To Walk in Beauty: The Way of the Naturalist
Description:
To Walk in Beauty reflects a lifetime of studying and interacting directly with nature in all its myriad forms. Beauty to Allen Benton is not rigidly defined but perceived through many sensory modalities. There is no biotic limit to where beauty can be found and experienced. He leads the reader through the changes in the seasons in a typical western New York backyard and shows how organisms adapt. He perceives and describes beauty in all life forms: birds and their nests, spiders, slugs, plant galls, vernal flowers and even carrion beetles. Beauty lost is represented by the passenger pigeon and beauty regained by the distinctive Bermuda petrel called a cahow, long thought extinct.
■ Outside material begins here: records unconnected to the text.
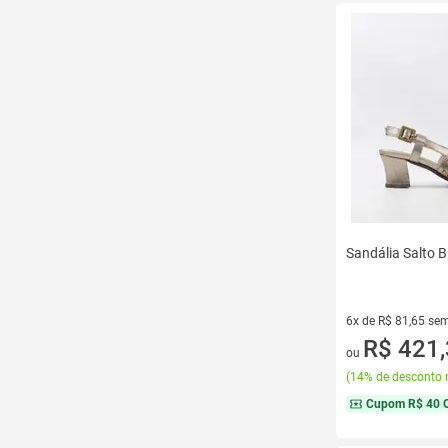
Sandália Salto B
6x de R$ 81,65 sem
6 vez de R$ 81,65 
R$ 421
ou
(
14% de desconto 
Cupom
R$ 40 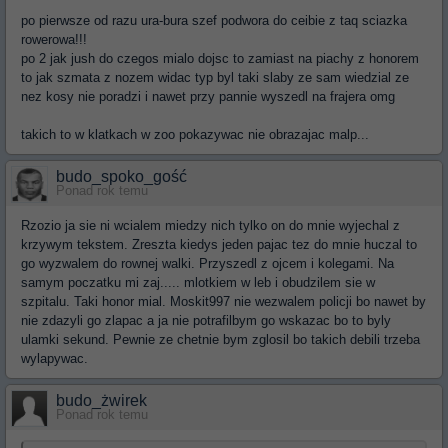
po pierwsze od razu ura-bura szef podwora do ceibie z taq sciazka
rowerowa!!!
po 2 jak jush do czegos mialo dojsc to zamiast na piachy z honorem
to jak szmata z nozem widac typ byl taki slaby ze sam wiedzial ze
nez kosy nie poradzi i nawet przy pannie wyszedl na frajera omg
takich to w klatkach w zoo pokazywac nie obrazajac malp...
budo_spoko_gość
Ponad rok temu
Rzozio ja sie ni wcialem miedzy nich tylko on do mnie wyjechal z
krzywym tekstem. Zreszta kiedys jeden pajac tez do mnie huczal to
go wyzwalem do rownej walki. Przyszedl z ojcem i kolegami. Na
samym poczatku mi zaj..... mlotkiem w leb i obudzilem sie w
szpitalu. Taki honor mial. Moskit997 nie wezwalem policji bo nawet by
nie zdazyli go zlapac a ja nie potrafilbym go wskazac bo to byly
ulamki sekund. Pewnie ze chetnie bym zglosil bo takich debili trzeba
wylapywac.
budo_żwirek
Ponad rok temu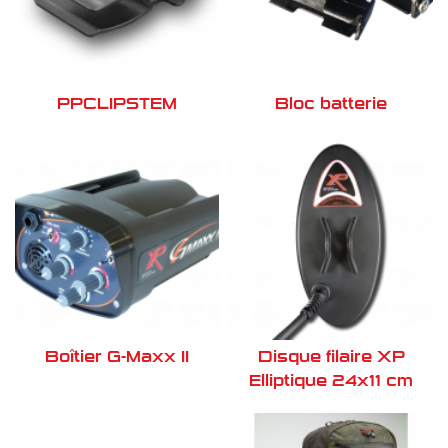
PPCLIPSTEM
Bloc batterie
Boîtier G-Maxx II
Disque filaire XP
Elliptique 24x11 cm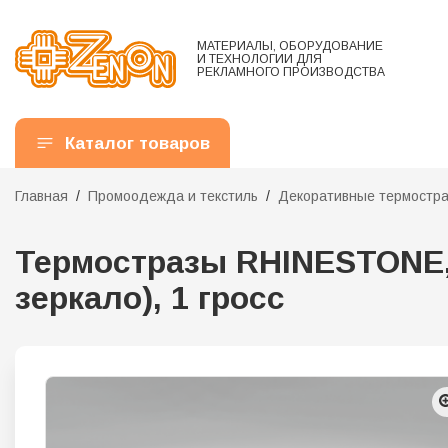
МАТЕРИАЛЫ, ОБОРУДОВАНИЕ
И ТЕХНОЛОГИИ ДЛЯ
РЕКЛАМНОГО ПРОИЗВОДСТВА
Каталог товаров
Главная
Промоодежда и текстиль
Декоративные термостр
Термостразы RHINESTONE, 
зеркало), 1 гросс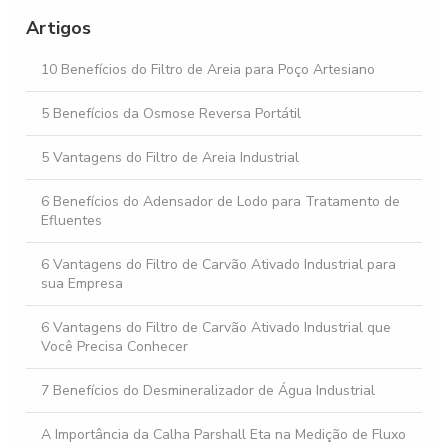
Osmose Reversa: Como Funciona e Seus Benefícios
Artigos
Osmose Reversa e Suas Vantagens na Purificação da Água
10 Benefícios do Filtro de Areia para Poço Artesiano
5 Benefícios da Osmose Reversa Portátil
5 Vantagens do Filtro de Areia Industrial
6 Benefícios do Adensador de Lodo para Tratamento de
Efluentes
6 Vantagens do Filtro de Carvão Ativado Industrial para
sua Empresa
6 Vantagens do Filtro de Carvão Ativado Industrial que
Você Precisa Conhecer
7 Benefícios do Desmineralizador de Água Industrial
A Importância da Calha Parshall Eta na Medição de Fluxo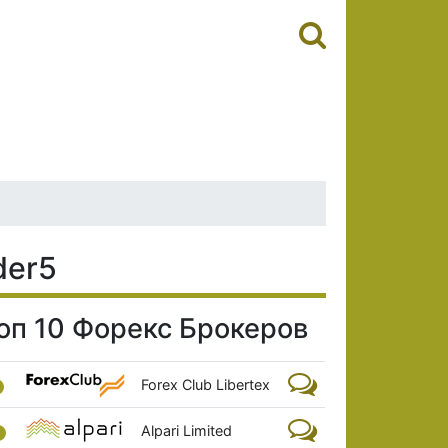
der5
оп 10 Форекс Брокеров
Forex Club Libertex
Alpari Limited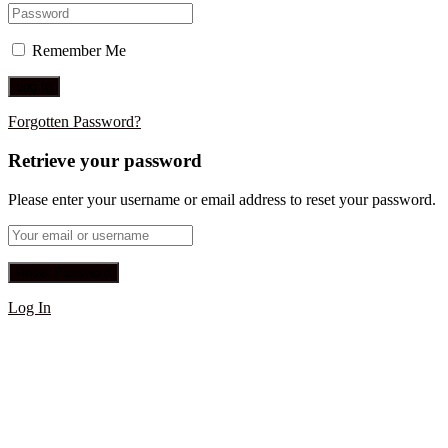
Remember Me
Forgotten Password?
Retrieve your password
Please enter your username or email address to reset your password.
Log In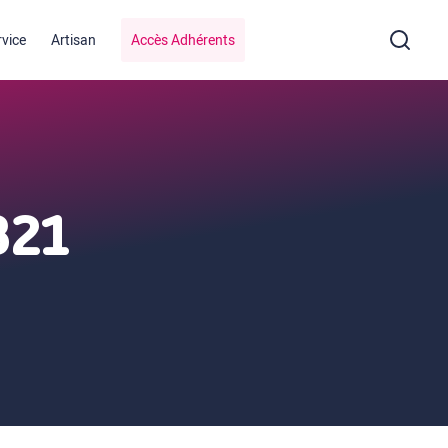
rvice
Artisan
Accès Adhérents
321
All of his research is basic. To Benton, even fleas are worthy of intensive study--especially fleas! I vividly remember when he described the beauty of fleas to me, many years ago. His is a view of life that few share and many should emulate. Dr. Donald H. Miller Lyndon State College, Vermont Allen Haydon Benton is professor of biology, emeritus, at the State University of New York, Fredonia. He has written several books of poetry as well as the definitive "Manual for Field Biology and Ecology and Atlas of Fleas of the Eastern United States." His most recent, published by YBK Publishers, is "Birding Through Life: Wanderings of a Born Birder."